La morte di Byard finisce tra i cold cases su scrivanie impolverate e dopo vent’anni resta aperto senza un responsabile. Fred Hersch ricorda di essere rimasto particolarmente scosso, anche per ragioni personali, da questa uccisione: «la storia del jazz è piena di storie con morti assurde, ma quella di Jaki ha avuto una risonanza particolare in me, in parte per la sua influenza nella mia formazione e in parte perché in quegli anni riflettevo molto sulla fragilità della vita umana. Con lui avevo perso i contatti, ma nel frattempo stavo raccogliendo un certo successo come pianista jazz. Mi sarebbe piaciuto avere l’occasione per fargli sentire cosa era stato dei suoi insegnamenti, ma credo che probabilmente lo sapesse.» Chet Williamson, il cui amore per Byard non ha solo ragioni di campanile worcesteriano, ma affonda in una stima profonda per l’uomo e il musicista, non se ne fa una ragione e lo conferma ancora oggi: «Nessuno si merita un destino come quello, soprattutto uno come lui.
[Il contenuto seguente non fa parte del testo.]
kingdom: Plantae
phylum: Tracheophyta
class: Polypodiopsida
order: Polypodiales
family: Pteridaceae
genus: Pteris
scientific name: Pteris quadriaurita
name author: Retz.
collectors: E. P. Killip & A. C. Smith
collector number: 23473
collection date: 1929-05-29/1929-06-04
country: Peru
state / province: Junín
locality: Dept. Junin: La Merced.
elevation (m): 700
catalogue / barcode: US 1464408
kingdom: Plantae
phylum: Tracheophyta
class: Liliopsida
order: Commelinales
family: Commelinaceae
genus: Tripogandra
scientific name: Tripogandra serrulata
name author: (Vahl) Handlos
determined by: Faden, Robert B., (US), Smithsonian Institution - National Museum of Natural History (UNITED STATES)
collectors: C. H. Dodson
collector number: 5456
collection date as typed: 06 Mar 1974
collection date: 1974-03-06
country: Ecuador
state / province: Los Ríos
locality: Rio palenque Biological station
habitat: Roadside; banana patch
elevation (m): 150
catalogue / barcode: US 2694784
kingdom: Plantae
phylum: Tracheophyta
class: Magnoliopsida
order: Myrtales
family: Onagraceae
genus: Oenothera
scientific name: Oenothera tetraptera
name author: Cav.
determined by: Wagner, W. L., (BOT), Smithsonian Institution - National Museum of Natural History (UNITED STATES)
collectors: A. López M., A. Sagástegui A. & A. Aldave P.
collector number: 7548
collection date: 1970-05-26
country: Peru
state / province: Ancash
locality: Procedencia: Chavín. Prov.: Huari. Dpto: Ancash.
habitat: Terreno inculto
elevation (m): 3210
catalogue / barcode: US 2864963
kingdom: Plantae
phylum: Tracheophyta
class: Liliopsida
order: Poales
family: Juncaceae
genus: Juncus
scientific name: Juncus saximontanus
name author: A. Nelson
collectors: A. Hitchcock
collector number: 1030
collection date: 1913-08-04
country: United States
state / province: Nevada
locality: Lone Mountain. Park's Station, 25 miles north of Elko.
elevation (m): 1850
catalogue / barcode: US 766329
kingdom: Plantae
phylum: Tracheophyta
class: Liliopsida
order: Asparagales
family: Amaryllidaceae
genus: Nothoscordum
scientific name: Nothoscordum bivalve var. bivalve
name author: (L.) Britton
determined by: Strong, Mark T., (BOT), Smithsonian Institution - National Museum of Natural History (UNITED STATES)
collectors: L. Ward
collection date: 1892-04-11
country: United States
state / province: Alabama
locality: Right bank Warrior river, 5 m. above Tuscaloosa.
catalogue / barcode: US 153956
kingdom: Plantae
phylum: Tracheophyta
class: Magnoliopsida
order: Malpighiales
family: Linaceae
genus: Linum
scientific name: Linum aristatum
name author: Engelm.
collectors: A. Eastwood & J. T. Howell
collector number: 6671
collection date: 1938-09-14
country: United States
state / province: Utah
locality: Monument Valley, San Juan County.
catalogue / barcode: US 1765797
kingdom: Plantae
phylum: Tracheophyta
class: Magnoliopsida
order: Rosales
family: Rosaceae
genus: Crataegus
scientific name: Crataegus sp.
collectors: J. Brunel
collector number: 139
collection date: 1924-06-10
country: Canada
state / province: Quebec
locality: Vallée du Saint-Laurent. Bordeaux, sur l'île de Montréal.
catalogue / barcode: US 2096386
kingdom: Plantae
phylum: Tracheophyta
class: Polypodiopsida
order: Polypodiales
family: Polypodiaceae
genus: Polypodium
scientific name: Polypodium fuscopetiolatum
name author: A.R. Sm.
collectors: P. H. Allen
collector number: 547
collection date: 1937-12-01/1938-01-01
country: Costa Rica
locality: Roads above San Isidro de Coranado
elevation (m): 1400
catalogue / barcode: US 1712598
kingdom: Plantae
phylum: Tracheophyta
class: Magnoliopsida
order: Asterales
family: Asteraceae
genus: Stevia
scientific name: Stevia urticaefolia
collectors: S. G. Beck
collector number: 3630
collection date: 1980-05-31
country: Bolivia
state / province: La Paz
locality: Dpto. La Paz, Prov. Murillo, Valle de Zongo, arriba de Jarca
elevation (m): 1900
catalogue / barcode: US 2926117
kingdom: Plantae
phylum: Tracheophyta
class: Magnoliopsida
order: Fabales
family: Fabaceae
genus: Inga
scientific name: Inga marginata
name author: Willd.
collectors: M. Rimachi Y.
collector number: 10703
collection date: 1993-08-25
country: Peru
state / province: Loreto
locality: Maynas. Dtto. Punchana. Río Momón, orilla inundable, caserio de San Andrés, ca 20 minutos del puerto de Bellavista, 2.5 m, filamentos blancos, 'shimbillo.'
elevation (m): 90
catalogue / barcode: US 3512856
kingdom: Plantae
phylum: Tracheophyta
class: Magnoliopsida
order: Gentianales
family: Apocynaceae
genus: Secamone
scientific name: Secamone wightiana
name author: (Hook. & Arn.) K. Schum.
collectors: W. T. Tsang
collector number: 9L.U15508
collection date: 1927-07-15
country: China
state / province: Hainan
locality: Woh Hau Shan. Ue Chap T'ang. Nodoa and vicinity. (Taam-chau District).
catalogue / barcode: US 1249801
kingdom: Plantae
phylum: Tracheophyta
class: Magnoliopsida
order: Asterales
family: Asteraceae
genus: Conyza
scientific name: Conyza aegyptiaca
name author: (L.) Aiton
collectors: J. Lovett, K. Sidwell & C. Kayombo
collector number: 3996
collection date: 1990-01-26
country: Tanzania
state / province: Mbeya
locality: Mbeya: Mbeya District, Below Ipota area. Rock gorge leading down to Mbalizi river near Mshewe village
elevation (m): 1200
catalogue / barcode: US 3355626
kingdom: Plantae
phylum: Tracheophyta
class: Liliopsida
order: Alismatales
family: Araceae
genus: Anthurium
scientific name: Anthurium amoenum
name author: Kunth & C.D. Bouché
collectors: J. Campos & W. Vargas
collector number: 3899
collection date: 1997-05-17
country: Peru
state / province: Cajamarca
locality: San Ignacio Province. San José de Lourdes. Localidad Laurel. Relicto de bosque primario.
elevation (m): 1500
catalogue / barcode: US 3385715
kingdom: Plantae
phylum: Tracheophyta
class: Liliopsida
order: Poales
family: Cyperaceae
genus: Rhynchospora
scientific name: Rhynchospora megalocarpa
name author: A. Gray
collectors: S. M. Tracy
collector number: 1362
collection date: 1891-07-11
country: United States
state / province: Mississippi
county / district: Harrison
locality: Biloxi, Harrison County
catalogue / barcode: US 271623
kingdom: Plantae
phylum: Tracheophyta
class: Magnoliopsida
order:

La mia speranza è che si tenga attesa la torcia, che vengano scritti libri e articoli sulla sua vita, in modo da spingere in qualche modo gli investigatori a riaprire quel fascicolo.»
A Hollis, intanto, non è rimasto più nessuno della famiglia di Jaki Byard. La casa è da tempo alla ricerca di un acquirente, l’annuncio dice che è stata costruita negli anni Venti e che è il luogo perfetto per realizzare i propri sogni. Se la storia conta, qualcuno ci riuscirà.